Langka karena kemarau, harga pasir Merapi melambung
"Sepi mas, nggak ada pasir di atas (Kaliworo, Merapi)," ujar Mukidi, salah satu penjual pasir.
Musim kemarau yang cukup panjang, membuat pasir di lereng Merapi semakin langka. Pasir di sejumlah sungai yang selama ini dialiri lahar dingin material Merapi, seperti Kaliworo, mulai menipis. Kondisi tersebut berimbas pada pengecer dan toko material di Kota Solo dan sekitarnya. Akibat stok yang menipis tersebut, harga di pasaran melambung.
Pantauan merdeka.com di sejumlah pengecer dan toko material memang jarang ditemui stok pasir yang menumpuk. Seperti di Jalan Baki-Solo, Kadilangu yang biasanya ada belasan truk pasir Merapi, pada hari ini Senin (15/9) terlihat sepi. Hanya ada 2 atau 3 truk saja yang mangkal.
"Sepi mas, nggak ada pasir di atas (Kaliworo, Merapi)," ujar Mukidi, salah satu penjual pasir.

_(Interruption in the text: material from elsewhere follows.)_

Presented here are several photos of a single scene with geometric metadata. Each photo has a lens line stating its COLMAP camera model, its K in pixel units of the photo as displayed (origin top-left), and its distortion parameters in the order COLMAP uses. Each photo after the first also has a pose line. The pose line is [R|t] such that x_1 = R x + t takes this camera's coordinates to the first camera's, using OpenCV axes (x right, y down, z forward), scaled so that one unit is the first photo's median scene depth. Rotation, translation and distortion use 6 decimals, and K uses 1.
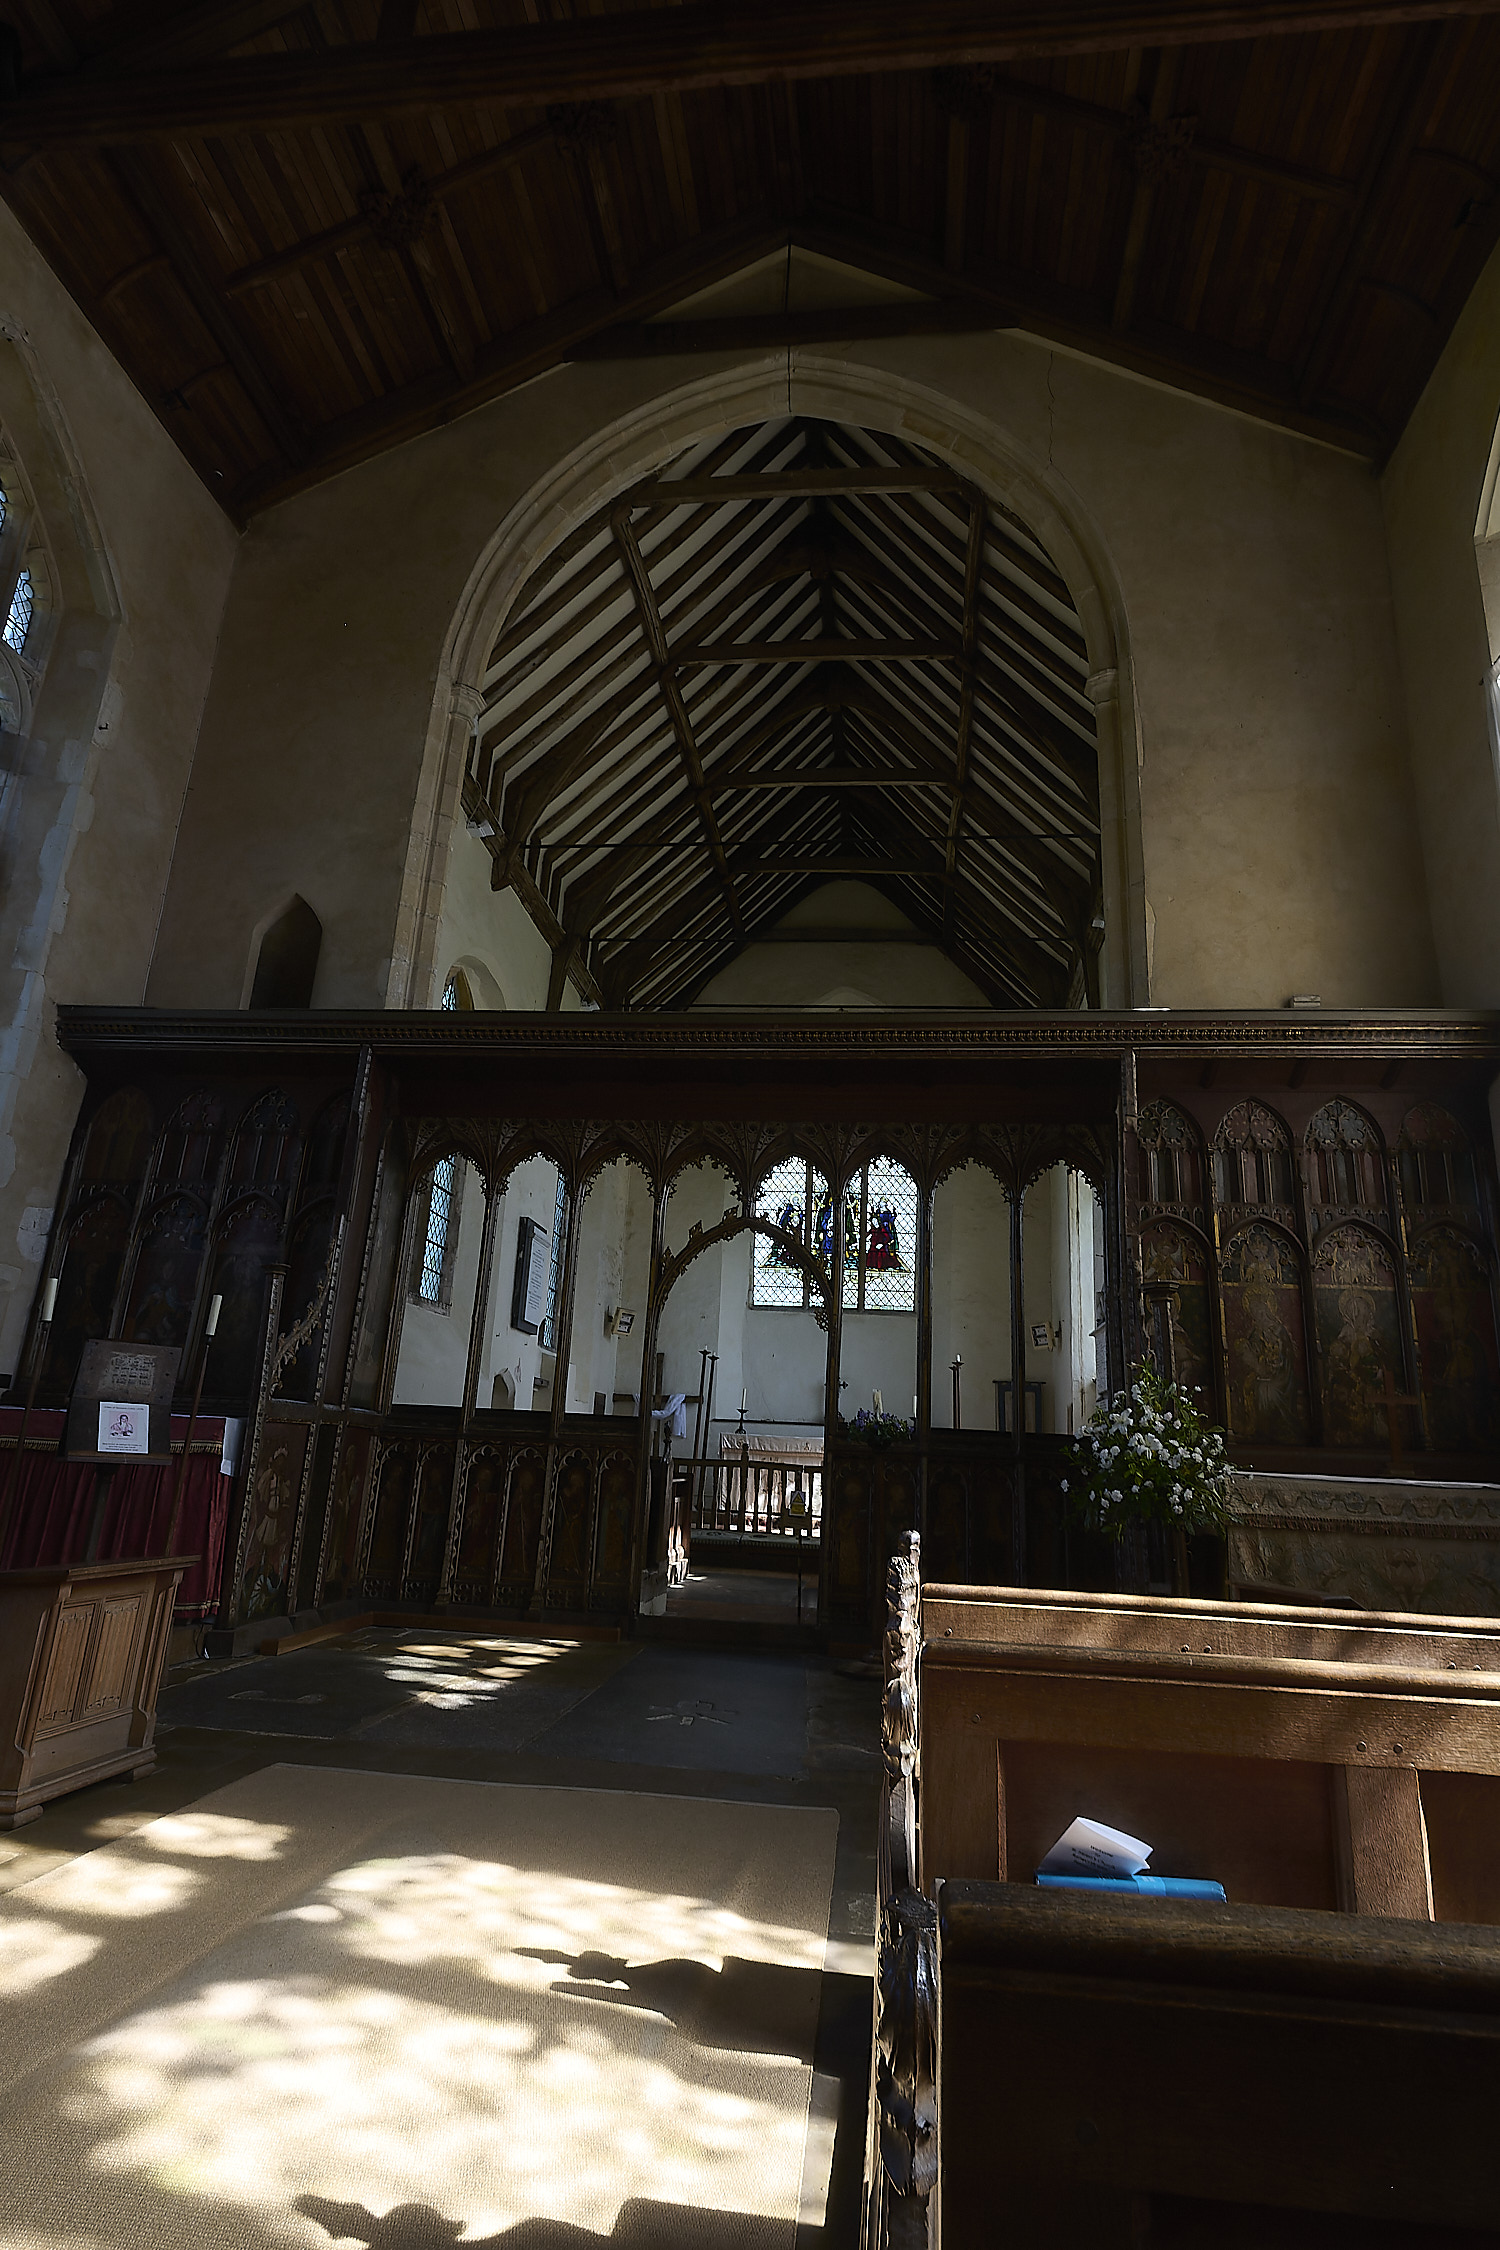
lens RADIAL K [[1216.6, 0, 745.9], [0, 1216.6, 1084.8], [0, 0, 1]] dist [0.001966, 0.020182]
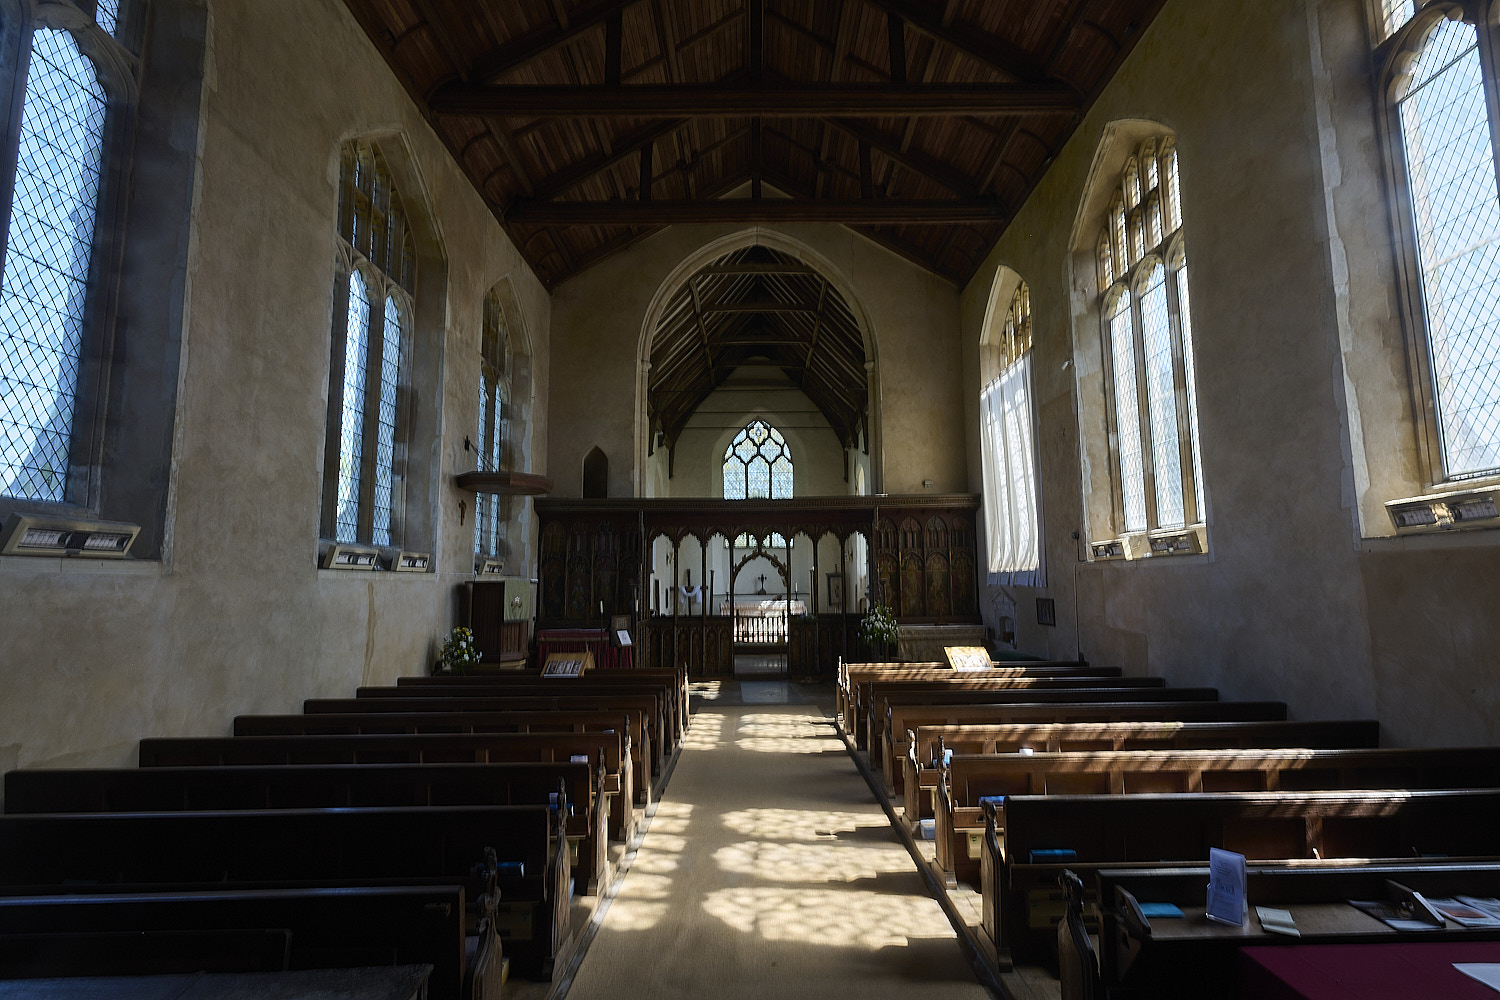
lens RADIAL K [[733.2, 0, 758.6], [0, 733.2, 495.8], [0, 0, 1]] dist [0.015656, 0.000017]
pose [[0.989743, -0.043270, 0.136146, -0.268320], [0.017459, 0.982519, 0.185343, -0.411090], [-0.141785, -0.181065, 0.973197, -0.876254]]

Mukidi mengatakan, tak hanya sepi pasir, pembeli pun juga jarang yang nampak. Karena harga sudah meroket. Sejak seminggu terakhir, harga per truk naik minimal Rp 250 ribu.
"Dulu cuma Rp 750 ribu, sekarang paling murah Rp. 1 juta," katanya.
Sementara itu di toko material Jalan Popda Banjarsari, Solo harga ecer 1 mobil pick up pasir Rp 200 ribu. Harga tersebut naik dari harga normal Rp 140-150 ribu.
"Kalau pas lancar dulu satu colt kita jual Rp 150 ribu, sekarang Rp 200 ribu," ucap Joko Keok, pengecer pasir.
Selain kemarau, kelangkaan pasir juga disebabkan oleh sulitnya penambangan menggunakan peralatan berat. Penambangan, di Kabupaten Klaten hanya diperbolehkan dengan cara manual.
"Sebenarnya banyak truk yang ngantre, tapi kalau nambangnya cuma manual, hasilnya kan sedikit. Banyak yang tidak kebagian pasir," pungkas Mukidi.